**WHAT THIS EXERCISE ASKS**
- A) Answer these three questions from the notebook text on preparing name data, putting each answer on its own line and marking it as the question is marked.
(i) From now on, what will the categories be?
(ii) Why must the categories be turned into numbers?
(iii) What is the technique of encoding a word as a vector of character vectors called?
- B) For each statement below, say whether it agrees with the notebook text on preparing name data. Answer yes or no, and quote the words of the text that decide it.
(i) In the new format, the names serve as the data points.
(ii) In the example given, the category "Greek" is mapped to 1.
(iii) The Recurrent Neural Network handles each word as a whole, without processing its individual characters.
- C) Extend the notebook text on preparing name data, starting from the point where it stops.

**SOURCE TEXT**
# # # #

We now need to unwrap data samples so as to have them all in one single list instead of a dictionary,where different categories were addressed by key.From now onwards, categories will be the languages of origin (Y) and names will be the data points (X).


In [ ]:
%%latex

\begin{split}
names\_list = [d_1,...,d_n]  \\

category\_list = [c_1,...,c_n] 
\end{split}


Where $n$ is the total amount of data points

In [ ]:
#Set of names(X)
names_list = []
#Set of labels (Y)
category_list = []

#Convert into a list with corresponding label.

for nation, names in category_lines.items():
    #iterate over every single name
    for name in names:
        names_list.append(name)      #input data point
        category_list.append(nation) #label
        
#let's see if it was successfully loaded. Each data sample(X) should have its own corresponding category(Y)
print(names_list[1:20])
print(category_list[1:20])

print("\n \n Amount of data points loaded: " + str(len(names_list)))

We now need to turn our categories into numbers, as PyTorch cannot really understand plain text

For an example category: "Greek" ---> 0


In [ ]:
#Assign an integer to every category
categories_numerical = pd.factorize(category_list)[0]
#Let's wrap our categories with a tensor, so that it can be loaded by LanguageDataset
category_tensor = torch.tensor(np.array(categories_numerical), dtype=torch.long)
#Ready to be processed by torch.from_numpy in LanguageDataset
categories_numpy = np.array(category_tensor)

#Let's see a few resulting categories
print(names_list[1200:1210])
print(categories_numpy[1200:1210])

We now need to turn every single character in each input line string into a vector, with a "1" marking the character present in that very character.

For example, in the case of a single character, we have:

"a" = array([[1., 0., 0., 0., 0., 0., 0., 0., 0., 0., 0., 0., 0., 0., 0., 0., 0., 0., 0., 0., 0., 0., 0., 0., 0., 0., 0., 0., 0., 0., 0., 0., 0., 0., 0., 0., 0., 0., 0., 0., 0., 0., 0., 0., 0., 0., 0., 0., 0., 0., 0., 0., 0., 0., 0., 0., 0.]], dtype=float32)

A word is just a vector of such character vectors: our Recurrent Neural Network will process every single character vector in the word, producing an output after passing through each of its hidden layers.

This technique, involving the encoding of a word as a vector of character vectors, is known as word embedding, as we embed a word into a vector of vectors.

# # # #

**INFORMATION**
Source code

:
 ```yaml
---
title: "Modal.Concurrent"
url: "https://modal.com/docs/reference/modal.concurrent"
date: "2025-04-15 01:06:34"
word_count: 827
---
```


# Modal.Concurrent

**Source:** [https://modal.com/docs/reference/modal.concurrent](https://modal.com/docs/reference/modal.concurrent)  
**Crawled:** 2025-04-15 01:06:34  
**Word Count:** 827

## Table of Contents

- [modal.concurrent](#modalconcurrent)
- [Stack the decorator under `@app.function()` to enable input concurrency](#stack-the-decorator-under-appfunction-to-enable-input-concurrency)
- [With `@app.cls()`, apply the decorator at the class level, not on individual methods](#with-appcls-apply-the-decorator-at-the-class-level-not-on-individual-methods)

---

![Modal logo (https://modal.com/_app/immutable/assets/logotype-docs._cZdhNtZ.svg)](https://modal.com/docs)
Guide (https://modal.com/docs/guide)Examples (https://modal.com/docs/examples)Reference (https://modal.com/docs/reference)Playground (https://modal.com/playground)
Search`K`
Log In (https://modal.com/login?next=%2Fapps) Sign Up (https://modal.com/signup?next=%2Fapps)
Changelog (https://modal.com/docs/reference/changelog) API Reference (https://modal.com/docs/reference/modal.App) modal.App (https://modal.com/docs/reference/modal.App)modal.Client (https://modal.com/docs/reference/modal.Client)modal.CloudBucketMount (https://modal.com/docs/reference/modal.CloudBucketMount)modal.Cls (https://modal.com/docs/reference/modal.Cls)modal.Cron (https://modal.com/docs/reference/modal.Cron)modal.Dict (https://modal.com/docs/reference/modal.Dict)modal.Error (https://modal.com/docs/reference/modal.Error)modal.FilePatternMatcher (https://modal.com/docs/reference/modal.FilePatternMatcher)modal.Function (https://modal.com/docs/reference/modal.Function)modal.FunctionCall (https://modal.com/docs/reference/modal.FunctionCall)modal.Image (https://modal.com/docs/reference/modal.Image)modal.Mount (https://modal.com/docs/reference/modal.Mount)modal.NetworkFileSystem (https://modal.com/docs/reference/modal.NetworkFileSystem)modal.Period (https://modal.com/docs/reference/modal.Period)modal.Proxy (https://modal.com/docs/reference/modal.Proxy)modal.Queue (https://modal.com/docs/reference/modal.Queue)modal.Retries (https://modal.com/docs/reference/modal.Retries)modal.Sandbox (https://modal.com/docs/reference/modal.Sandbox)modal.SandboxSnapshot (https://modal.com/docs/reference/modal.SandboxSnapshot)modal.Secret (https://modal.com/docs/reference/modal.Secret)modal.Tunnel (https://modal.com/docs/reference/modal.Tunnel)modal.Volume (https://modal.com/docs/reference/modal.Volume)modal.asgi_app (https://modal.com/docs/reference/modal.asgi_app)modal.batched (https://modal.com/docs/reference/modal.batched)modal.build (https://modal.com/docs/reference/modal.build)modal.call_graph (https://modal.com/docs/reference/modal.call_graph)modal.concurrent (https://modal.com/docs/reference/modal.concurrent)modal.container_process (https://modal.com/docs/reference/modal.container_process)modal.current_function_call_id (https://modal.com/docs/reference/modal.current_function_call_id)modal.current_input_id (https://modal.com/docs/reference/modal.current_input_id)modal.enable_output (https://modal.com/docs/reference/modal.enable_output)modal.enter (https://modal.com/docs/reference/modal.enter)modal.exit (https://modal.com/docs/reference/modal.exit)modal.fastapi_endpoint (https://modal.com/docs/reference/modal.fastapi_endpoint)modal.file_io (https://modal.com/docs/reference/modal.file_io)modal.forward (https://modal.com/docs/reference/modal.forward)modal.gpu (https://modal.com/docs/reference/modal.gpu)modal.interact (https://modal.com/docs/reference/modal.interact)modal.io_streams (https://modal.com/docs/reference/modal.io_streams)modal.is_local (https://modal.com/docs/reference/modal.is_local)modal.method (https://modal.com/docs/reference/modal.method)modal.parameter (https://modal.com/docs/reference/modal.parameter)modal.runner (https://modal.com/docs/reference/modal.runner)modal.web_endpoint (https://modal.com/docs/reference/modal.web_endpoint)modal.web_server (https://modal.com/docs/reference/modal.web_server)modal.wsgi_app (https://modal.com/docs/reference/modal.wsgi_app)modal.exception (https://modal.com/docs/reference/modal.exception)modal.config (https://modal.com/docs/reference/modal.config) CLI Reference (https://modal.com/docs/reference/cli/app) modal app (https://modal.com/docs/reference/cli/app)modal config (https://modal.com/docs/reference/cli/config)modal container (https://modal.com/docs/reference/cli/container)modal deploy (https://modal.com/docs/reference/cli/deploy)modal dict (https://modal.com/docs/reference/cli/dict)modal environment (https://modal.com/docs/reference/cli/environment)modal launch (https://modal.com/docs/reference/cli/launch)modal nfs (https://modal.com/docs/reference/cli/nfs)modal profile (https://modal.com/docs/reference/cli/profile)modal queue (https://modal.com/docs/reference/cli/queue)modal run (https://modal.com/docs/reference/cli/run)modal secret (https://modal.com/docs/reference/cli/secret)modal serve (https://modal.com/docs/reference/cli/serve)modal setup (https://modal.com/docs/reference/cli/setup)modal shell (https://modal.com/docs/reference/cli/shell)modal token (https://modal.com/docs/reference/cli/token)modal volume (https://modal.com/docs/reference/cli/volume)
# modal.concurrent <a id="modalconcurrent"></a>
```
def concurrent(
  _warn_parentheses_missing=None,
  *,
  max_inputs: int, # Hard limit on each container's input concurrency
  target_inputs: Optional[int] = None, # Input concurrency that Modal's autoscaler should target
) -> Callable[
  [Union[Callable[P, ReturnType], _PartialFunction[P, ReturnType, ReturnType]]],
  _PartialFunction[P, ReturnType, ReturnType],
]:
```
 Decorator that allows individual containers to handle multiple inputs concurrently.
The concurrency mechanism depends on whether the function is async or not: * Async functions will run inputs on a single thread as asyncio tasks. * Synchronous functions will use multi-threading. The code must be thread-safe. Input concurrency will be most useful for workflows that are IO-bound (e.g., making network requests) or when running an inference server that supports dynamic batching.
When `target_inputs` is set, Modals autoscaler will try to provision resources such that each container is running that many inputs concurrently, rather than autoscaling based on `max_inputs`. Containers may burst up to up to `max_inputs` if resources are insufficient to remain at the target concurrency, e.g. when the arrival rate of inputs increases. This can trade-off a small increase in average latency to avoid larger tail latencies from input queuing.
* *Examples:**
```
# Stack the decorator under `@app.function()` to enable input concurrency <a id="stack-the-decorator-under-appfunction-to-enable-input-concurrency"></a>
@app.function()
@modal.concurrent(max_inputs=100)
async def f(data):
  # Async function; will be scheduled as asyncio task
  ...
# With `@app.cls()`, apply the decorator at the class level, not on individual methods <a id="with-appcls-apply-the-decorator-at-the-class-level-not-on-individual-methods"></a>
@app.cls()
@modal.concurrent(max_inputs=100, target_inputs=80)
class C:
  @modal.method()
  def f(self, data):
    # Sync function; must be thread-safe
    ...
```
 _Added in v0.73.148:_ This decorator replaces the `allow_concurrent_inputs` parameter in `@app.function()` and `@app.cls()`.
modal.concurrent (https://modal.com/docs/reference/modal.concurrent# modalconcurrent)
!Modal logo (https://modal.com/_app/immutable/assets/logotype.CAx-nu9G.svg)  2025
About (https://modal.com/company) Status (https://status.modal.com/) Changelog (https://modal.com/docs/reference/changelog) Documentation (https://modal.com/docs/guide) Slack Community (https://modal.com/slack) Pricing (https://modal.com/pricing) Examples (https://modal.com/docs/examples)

# # # #

**ANSWERS PER TASK**
- A)
(i) The languages of origin (Y).
(ii) PyTorch cannot really understand plain text.
(iii) Word embedding.

- B)
(i) Yes: "names will be the data points (X)"
(ii) No: "Greek" ---> 0
(iii) No: "our Recurrent Neural Network will process every single character vector in the word"

- C)
In [ ]:
def letterToIndex(letter):
    return all_letters.find(letter)
    
# Just for demonstration, turn a letter into a <1 x n_letters> Tensor
def letterToTensor(letter):
    tensor = torch.zeros(1, n_letters)
    tensor[0][letterToIndex(letter)] = 1
    return tensor

# Turn a line into a <line_length x 1 x n_letters>,
# or an array of one-hot letter vectors
def lineToTensor(line):
    tensor = torch.zeros(len(line), 1, n_letters) #Daniele: len(max_line_size) was len(line)
    for li, letter in enumerate(line):
        tensor[li][0][letterToIndex(letter)] = 1
    #Daniele: add blank elements over here
    return tensor    
    
    
    
def list_strings_to_list_tensors(names_list):
    lines_tensors = []
    for index, line in enumerate(names_list):
        lineTensor = lineToTensor(line)
        lineNumpy = lineTensor.numpy()
        lines_tensors.append(lineNumpy)
        
    return(lines_tensors)

lines_tensors = list_strings_to_list_tensors(names_list)

print(names_list[0])
print(lines_tensors[0])
print(lines_tensors[0].shape)

Let's now identify the longest word in the dataset, as all tensors need to have the same shape in order to fit into a numpy array. So, we append vectors containing just "0"s into our words up to the maximum word size, such that all word embeddings have the same shape.


In [ ]:
max_line_size = max(len(x) for x in lines_tensors)

def lineToTensorFillEmpty(line, max_line_size):
    tensor = torch.zeros(max_line_size, 1, n_letters) #notice the difference between this method and the previous one
    for li, letter in enumerate(line):
        tensor[li][0][letterToIndex(letter)] = 1
        
        #Vectors with (0,0,.... ,0) are placed where there are no characters
    return tensor

def list_strings_to_list_tensors_fill_empty(names_list):
    lines_tensors = []
    for index, line in enumerate(names_list):
        lineTensor = lineToTensorFillEmpty(line, max_line_size)
        lines_tensors.append(lineTensor)
    return(lines_tensors)

lines_tensors = list_strings_to_list_tensors_fill_empty(names_list)

#Let's take a look at what a word now looks like
print(names_list[0])
print(lines_tensors[0])
print(lines_tensors[0].shape)

In [ ]:
#And finally, from a list, we can create a numpy array with all our word embeddings having the same shape:
array_lines_tensors = np.stack(lines_tensors)
#However, such operation introduces one extra dimension (look at the dimension with index=2 having size '1')
print(array_lines_tensors.shape)
#Because that dimension just has size 1, we can get rid of it with the following function call
array_lines_proper_dimension = np.squeeze(array_lines_tensors, axis=2)
print(array_lines_proper_dimension.shape)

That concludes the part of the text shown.